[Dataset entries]
##############################

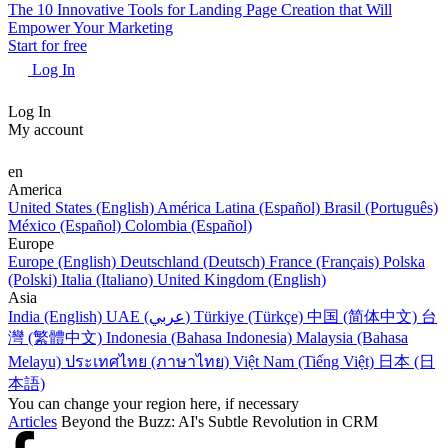
The 10 Innovative Tools for Landing Page Creation that Will
Empower Your Marketing
Start for free
Log In
Log In
My account
en
America
United States (English)
América Latina (Español)
Brasil (Português)
México (Español)
Colombia (Español)
Europe
Europe (English)
Deutschland (Deutsch)
France (Français)
Polska
(Polski)
Italia (Italiano)
United Kingdom (English)
Asia
India (English)
UAE (عربي)
Türkiye (Türkçe)
中国 (简体中文)
台
灣 (繁體中文)
Indonesia (Bahasa Indonesia)
Malaysia (Bahasa
Melayu)
ประเทศไทย (ภาษาไทย)
Việt Nam (Tiếng Việt)
日本 (日
本語)
You can change your region here, if necessary
Articles
Beyond the Buzz: AI's Subtle Revolution in CRM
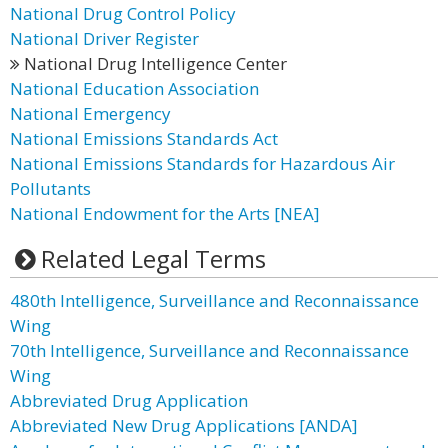
National Drug Control Policy
National Driver Register
National Drug Intelligence Center
National Education Association
National Emergency
National Emissions Standards Act
National Emissions Standards for Hazardous Air
Pollutants
National Endowment for the Arts [NEA]
Related Legal Terms
480th Intelligence, Surveillance and Reconnaissance
Wing
70th Intelligence, Surveillance and Reconnaissance
Wing
Abbreviated Drug Application
Abbreviated New Drug Applications [ANDA]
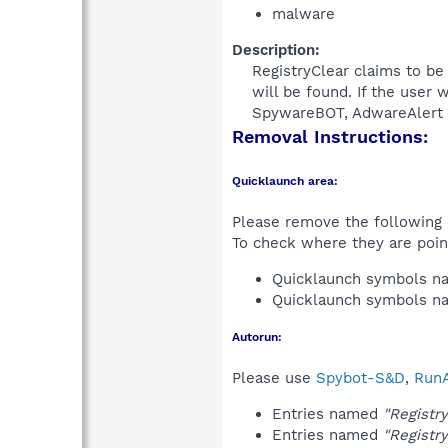
malware
Description:
RegistryClear claims to b
will be found. If the user 
SpywareBOT, AdwareAlert a
Removal Instructions:
Quicklaunch area:
Please remove the following i
To check where they are poin
Quicklaunch symbols 
Quicklaunch symbols 
Autorun:
Please use
Spybot-S&D
,
RunA
Entries named
"Registr
Entries named
"Registr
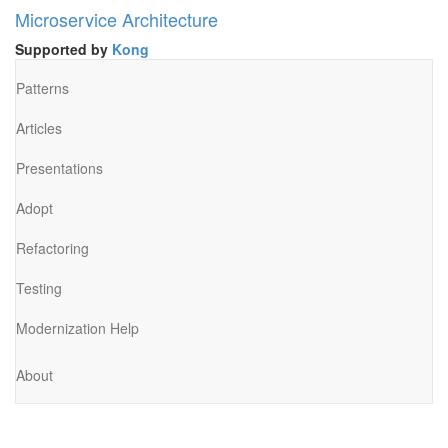
Microservice Architecture
Supported by
Kong
Patterns
Articles
Presentations
Adopt
Refactoring
Testing
Modernization Help
About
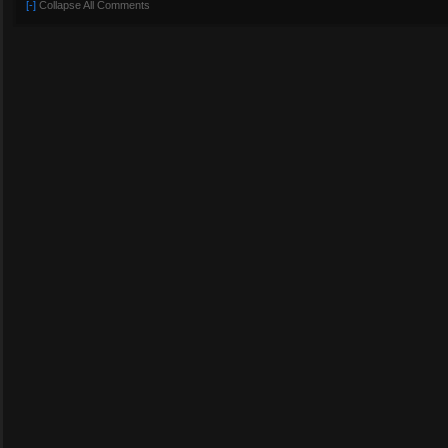
[-]
Collapse All Comments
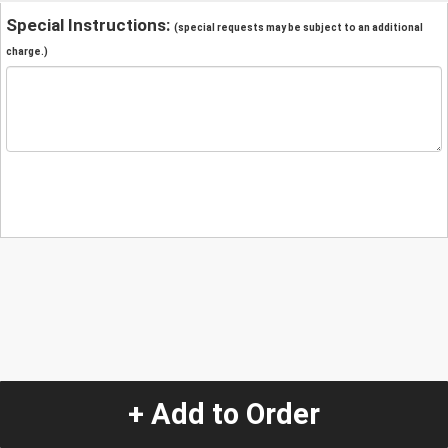
Special Instructions:
(special requests may be subject to an additional
charge.)
+ Add to Order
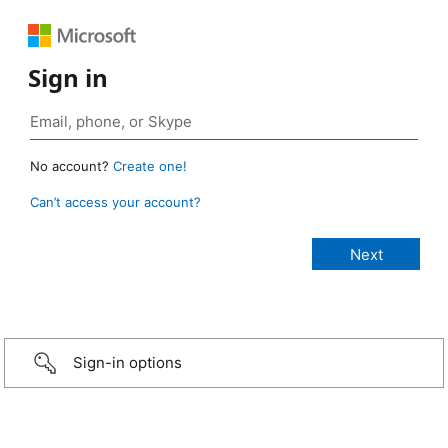
Sign in
No account?
Create one!
Can’t access your account?
Sign-in options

##############################

Your objective:
Turn the text lines of every item above into a JSON list of strings, one string per line, without blank lines. Leave out the picture markers.

Response for this exercise:
[
  "The 10 Innovative Tools for Landing Page Creation that Will",
  "Empower Your Marketing",
  "Start for free",
  "Log In",
  "Log In",
  "My account",
  "en",
  "America",
  "United States (English)",
  "América Latina (Español)",
  "Brasil (Português)",
  "México (Español)",
  "Colombia (Español)",
  "Europe",
  "Europe (English)",
  "Deutschland (Deutsch)",
  "France (Français)",
  "Polska",
  "(Polski)",
  "Italia (Italiano)",
  "United Kingdom (English)",
  "Asia",
  "India (English)",
  "UAE (عربي)",
  "Türkiye (Türkçe)",
  "中国 (简体中文)",
  "台",
  "灣 (繁體中文)",
  "Indonesia (Bahasa Indonesia)",
  "Malaysia (Bahasa",
  "Melayu)",
  "ประเทศไทย (ภาษาไทย)",
  "Việt Nam (Tiếng Việt)",
  "日本 (日",
  "本語)",
  "You can change your region here, if necessary",
  "Articles",
  "Beyond the Buzz: AI's Subtle Revolution in CRM",
  "National Drug Control Policy",
  "National Driver Register",
  "National Drug Intelligence Center",
  "National Education Association",
  "National Emergency",
  "National Emissions Standards Act",
  "National Emissions Standards for Hazardous Air",
  "Pollutants",
  "National Endowment for the Arts [NEA]",
  "Related Legal Terms",
  "480th Intelligence, Surveillance and Reconnaissance",
  "Wing",
  "70th Intelligence, Surveillance and Reconnaissance",
  "Wing",
  "Abbreviated Drug Application",
  "Abbreviated New Drug Applications [ANDA]",
  "malware",
  "Description:",
  "RegistryClear claims to b",
  "will be found. If the user ",
  "SpywareBOT, AdwareAlert a",
  "Removal Instructions:",
  "Quicklaunch area:",
  "Please remove the following i",
  "To check where they are poin",
  "Quicklaunch symbols ",
  "Quicklaunch symbols ",
  "Autorun:",
  "Please use",
  "Spybot-S&D",
  ",",
  "RunA",
  "Entries named",
  "\"Registr",
  "Entries named",
  "\"Registr",
  "Microservice Architecture",
  "Supported by",
  "Kong",
  "Patterns",
  "Articles",
  "Presentations",
  "Adopt",
  "Refactoring",
  "Testing",
  "Modernization Help",
  "About",
  "[-]",
  "Collapse All Comments",
  "Special Instructions:",
  "(special requests may be subject to an additional",
  "charge.)",
  "+ Add to Order",
  "Sign in",
  "No account?",
  "Create one!",
  "Can’t access your account?",
  "Sign-in options"
]